Case contributed by Doaa Faris Jabaz
Diagnosis probable

Presentation

Right upper quadrant abdominal pain.

Patient Data

Age: 80 years
Gender: Female

A large pelvic abdominal multilocular mass lesion was seen measuring about 18.5 x 10.5 x 10 cm along its maximum axial, craniocaudal, and AP dimensions respectively. it originates from the left adnexa, intimately related/displaces the uterine body into the right, and crosses the midline just below the umbilical level, most locules are of fluid density, however fat level presents in the central locule with few septal tiny calcifications, thick (>5 mm) enhancing vascular septa are seen with most tumoral vessels originating from the left uterine artery.
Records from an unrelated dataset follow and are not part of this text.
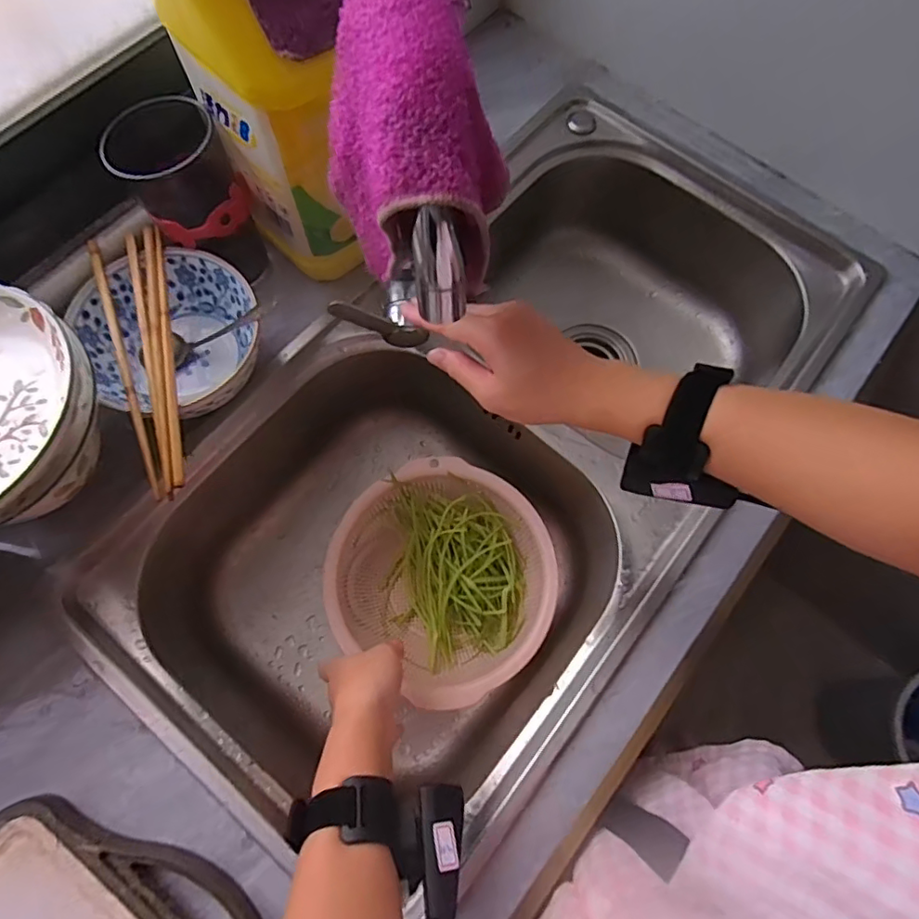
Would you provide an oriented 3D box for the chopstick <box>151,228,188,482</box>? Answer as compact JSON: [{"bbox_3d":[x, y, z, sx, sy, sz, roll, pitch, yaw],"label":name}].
[{"bbox_3d":[-0.227,-0.087,0.434,0.010,0.011,0.225,-14,73,-6],"label":"chopstick"}]

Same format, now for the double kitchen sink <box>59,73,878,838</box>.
[{"bbox_3d":[0.054,-0.029,0.604,0.429,0.205,0.778,41,75,11],"label":"double kitchen sink"}]

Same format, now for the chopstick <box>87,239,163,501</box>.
[{"bbox_3d":[-0.257,-0.074,0.430,0.008,0.012,0.233,-21,74,-9],"label":"chopstick"}]

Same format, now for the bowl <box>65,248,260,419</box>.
[{"bbox_3d":[-0.237,-0.097,0.476,0.139,0.054,0.139,1,72,-2],"label":"bowl"}]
Clear fat in its vicinity except for mild stranding/fluid noted posteriorly and track along the retroperitoneal tissue planes may suggest micro-perforations, no torsion or solid mural enhancing nodule, and no ascites. The mass gently displaces the bowel loops, with no tethering or pressure effect causing an obstruction. No apparent peritoneal deposit.

Bilateral pelvic side wall and retroperitoneal (paraaortic, aortocaval, periportal) LAP, the nodes are enhancing, round with lost hilum, most are >10 mm, the largest one seen at the right para-iliac region measures 45 x 30 mm compressing/deforming the right external iliac vein, no thrombosis albeit wall invasion can’t be excluded, no inguinal LAP.

Unremarkable uterus and right ovary

Liver: at least four masses of partially ill-defined/ confluent borders were seen, they show moderate, heterogenous enhancement with necrotic/cystic areas, no intrahepatic biliary tree dilatation, no portal or hepatic vein thrombosis, incidental finding of replaced right hepatic artery arising from the SMA

Lung bases: about ten randomly distributed nodules were seen bilaterally concerning for metastases, right-sided pleural-based wedge-shaped consolidation with internal lucencies.

Multiple calcified gallstones. Right-sided moderate hydronephrosis due to ureteric stones.

Case Discussion

The CT findings are most compatible with malignant transformation of an ovarian teratoma originating from the left ovary with pelvic and retroperitoneal lymphadenopathy, distant liver, and lung metastasis. Proposed radiologic FIGO stage / IVb. Histologic confirmation was not possible since the patient prefered not to undergo further workup.

Malignant transformation of an ovarian cystic teratoma is uncommon and occurs in postmenopausal females, unlike benign cystic teratomas, which usually occur in reproductive age.